CynderHost Status

Network Disruption on Proton Friday 8th January 2021 00:15:00

We are aware of issues connecting to the backend of Proton

We've received a full update and investigation from our datacenter. The full report is below.

During this incident, customers with servers might have experienced increased latency and/or packet loss over the frontend public network.

On 08 January 2021 at 08:18, Network Specialists were alerted to a failover of the primary management module in the Frontend Customer Router (fcr06b.dal09). Initial investigation showed that the management module had previously attempted to failover from primary to secondary. When that failover occurred, the standby module halted the forwarding of traffic until the failover was complete. The module failover completed on 08 January 2021 at 08:43, without manual intervention.

Network Specialists, working with the hardware vendor, were able to identify a failing module that triggered the switchover and issued an RMA for the hardware. The hardware vendor, when reviewing the case, identified the failing module as the reason that the failover between management modules did not happen as quickly or cleanly as expected. Because of this hardware failure, High availability of the device was also impacted.

The failed hardware has been replaced, and the device will be brought back into full service during a planned maintenance window on or before 10 February 2021. A future update will be provided once this is complete.

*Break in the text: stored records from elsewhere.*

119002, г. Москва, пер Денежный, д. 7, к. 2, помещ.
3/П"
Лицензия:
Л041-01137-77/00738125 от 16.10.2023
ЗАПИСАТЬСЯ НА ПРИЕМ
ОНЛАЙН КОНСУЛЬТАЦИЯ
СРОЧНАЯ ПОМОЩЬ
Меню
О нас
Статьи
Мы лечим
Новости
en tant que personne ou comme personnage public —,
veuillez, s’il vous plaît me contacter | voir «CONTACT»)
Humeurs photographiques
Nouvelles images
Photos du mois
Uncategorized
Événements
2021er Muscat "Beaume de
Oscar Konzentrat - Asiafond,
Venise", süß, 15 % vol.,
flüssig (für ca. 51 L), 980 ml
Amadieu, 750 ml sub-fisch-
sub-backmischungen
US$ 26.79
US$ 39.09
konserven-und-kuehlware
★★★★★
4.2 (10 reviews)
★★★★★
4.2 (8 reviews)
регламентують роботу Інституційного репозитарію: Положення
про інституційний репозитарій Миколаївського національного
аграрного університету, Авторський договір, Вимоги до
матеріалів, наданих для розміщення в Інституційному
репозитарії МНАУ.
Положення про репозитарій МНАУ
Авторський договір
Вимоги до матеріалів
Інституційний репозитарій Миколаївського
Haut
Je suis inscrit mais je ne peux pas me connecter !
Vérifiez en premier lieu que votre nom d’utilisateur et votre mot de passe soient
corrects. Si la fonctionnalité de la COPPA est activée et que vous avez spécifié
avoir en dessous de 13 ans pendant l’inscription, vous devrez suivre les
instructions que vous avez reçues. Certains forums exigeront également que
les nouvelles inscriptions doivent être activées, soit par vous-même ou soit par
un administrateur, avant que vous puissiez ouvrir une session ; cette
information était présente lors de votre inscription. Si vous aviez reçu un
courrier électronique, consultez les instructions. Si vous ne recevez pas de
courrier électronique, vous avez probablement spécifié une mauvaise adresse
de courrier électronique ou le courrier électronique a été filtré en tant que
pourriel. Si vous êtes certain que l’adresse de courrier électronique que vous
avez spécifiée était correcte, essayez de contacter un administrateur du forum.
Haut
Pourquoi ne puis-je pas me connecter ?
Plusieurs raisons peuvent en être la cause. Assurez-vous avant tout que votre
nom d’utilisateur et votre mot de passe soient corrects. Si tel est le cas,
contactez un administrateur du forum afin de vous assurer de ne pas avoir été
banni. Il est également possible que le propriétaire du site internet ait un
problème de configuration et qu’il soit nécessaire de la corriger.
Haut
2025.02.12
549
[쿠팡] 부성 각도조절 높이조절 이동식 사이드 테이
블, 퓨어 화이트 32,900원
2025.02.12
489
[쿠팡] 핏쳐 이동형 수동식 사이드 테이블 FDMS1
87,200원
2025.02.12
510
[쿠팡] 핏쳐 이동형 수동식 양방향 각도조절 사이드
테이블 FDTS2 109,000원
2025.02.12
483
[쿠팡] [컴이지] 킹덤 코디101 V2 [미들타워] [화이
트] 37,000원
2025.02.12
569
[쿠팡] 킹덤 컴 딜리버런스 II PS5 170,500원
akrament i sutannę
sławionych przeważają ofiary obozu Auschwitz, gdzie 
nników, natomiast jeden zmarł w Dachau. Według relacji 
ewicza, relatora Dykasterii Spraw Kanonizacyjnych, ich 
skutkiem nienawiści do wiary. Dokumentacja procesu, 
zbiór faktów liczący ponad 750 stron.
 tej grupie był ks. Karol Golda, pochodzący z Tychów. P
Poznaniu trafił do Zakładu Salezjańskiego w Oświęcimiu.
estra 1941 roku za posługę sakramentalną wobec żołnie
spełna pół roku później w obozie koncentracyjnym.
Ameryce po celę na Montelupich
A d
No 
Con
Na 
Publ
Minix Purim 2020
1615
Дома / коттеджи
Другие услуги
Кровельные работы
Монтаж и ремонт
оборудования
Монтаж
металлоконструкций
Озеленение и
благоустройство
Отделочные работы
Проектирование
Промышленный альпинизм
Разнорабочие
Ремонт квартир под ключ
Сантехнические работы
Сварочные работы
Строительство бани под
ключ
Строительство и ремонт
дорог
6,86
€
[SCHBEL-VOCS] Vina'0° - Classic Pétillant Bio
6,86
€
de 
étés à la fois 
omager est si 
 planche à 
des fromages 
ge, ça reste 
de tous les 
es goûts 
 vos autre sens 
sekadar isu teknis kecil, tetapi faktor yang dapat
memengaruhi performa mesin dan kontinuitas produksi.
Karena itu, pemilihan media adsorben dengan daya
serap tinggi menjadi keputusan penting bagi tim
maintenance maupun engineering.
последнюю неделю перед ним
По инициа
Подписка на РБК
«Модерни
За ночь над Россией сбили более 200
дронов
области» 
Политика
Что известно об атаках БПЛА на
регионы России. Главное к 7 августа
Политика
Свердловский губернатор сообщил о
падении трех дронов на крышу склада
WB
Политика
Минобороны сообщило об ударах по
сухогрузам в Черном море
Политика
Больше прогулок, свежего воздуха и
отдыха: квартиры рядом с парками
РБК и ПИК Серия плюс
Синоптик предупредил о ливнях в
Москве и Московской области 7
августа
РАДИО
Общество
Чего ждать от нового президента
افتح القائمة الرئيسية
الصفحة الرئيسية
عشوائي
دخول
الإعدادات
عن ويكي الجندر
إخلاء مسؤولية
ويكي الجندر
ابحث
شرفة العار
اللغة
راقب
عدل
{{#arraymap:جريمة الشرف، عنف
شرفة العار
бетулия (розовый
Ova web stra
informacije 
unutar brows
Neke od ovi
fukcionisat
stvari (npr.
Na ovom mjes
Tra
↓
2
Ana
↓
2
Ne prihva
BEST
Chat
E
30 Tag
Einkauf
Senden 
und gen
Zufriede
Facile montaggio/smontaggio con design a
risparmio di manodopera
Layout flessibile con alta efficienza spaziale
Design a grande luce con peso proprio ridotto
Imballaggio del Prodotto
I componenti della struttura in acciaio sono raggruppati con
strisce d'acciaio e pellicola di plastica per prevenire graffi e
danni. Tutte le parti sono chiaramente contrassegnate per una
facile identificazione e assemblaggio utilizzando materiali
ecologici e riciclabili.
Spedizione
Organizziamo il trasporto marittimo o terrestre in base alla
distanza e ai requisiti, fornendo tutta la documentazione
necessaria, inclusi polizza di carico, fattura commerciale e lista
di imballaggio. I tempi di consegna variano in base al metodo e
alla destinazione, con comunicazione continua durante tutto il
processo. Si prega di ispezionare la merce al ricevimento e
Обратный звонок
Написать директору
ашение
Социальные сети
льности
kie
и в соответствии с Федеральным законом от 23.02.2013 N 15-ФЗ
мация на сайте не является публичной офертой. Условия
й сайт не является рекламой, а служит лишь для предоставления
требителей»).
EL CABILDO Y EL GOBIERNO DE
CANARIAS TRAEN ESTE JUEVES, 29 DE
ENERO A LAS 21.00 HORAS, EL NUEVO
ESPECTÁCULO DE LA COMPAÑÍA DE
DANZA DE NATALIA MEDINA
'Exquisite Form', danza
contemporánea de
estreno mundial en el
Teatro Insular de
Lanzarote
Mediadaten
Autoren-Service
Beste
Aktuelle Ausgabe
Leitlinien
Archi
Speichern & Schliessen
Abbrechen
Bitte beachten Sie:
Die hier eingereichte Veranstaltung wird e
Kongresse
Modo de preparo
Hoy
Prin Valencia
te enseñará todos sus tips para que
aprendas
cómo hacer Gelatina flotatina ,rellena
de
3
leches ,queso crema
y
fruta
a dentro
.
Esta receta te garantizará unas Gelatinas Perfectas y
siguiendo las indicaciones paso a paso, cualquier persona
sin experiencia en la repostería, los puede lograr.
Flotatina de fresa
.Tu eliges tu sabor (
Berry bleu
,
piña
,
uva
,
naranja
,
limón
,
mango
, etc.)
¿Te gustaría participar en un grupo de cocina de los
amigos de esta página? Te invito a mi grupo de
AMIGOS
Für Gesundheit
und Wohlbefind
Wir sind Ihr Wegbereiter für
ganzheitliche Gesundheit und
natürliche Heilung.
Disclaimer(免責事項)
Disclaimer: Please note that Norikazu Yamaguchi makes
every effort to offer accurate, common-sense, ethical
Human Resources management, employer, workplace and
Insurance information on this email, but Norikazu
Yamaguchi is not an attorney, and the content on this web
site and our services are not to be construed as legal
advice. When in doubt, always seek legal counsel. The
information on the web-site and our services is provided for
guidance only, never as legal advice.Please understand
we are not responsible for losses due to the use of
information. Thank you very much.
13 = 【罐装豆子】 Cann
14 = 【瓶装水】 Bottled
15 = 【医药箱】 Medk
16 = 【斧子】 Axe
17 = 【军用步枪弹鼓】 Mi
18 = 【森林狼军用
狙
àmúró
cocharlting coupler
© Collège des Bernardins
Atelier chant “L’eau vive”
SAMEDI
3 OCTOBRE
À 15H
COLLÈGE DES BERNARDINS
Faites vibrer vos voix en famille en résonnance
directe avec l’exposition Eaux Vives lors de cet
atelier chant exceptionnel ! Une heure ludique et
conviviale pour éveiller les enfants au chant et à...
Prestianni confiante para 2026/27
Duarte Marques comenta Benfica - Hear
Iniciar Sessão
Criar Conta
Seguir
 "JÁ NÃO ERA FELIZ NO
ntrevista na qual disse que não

As of 12:43 AM PST, 1/8/2021, this issue should have subsided. An RCA is below:

Total Outage Time: 25 minutes

On 08 January 2021, 12:18 AM PST, our datacenter located in Dallas experienced a network service disruption. The cause of this was a failure in the active chassis management module (supervisor) in the frontend router for the VLAN in which Proton is located in. This resulted in the inaccessibility of the backend server. At 12:43 AM PST, a secondary, backup chassis management module took over automatically and all public network routing was restored immediately. We are currently coordinating with our network provider, and data center engineers to isolate the cause of the failure and apply the necessary fixes to the primary router to ensure such failure does not happen again.

We apologize for any issue this has caused - we take the reliability of our platform, especially our premium high-performance platform, extremely seriously. While our SLA only governs downtime exceeding <99.9% a month, or roughly 50 minutes, this incident exceeds both our internal uptime targets of 99.99% and 99.95% - as such, we will be providing compensation on request as per our 800% compensation policy. Please open a support ticket with us if you'd like to request SLA credit.

A more detailed RCA will be provided once the primary router is fully restored.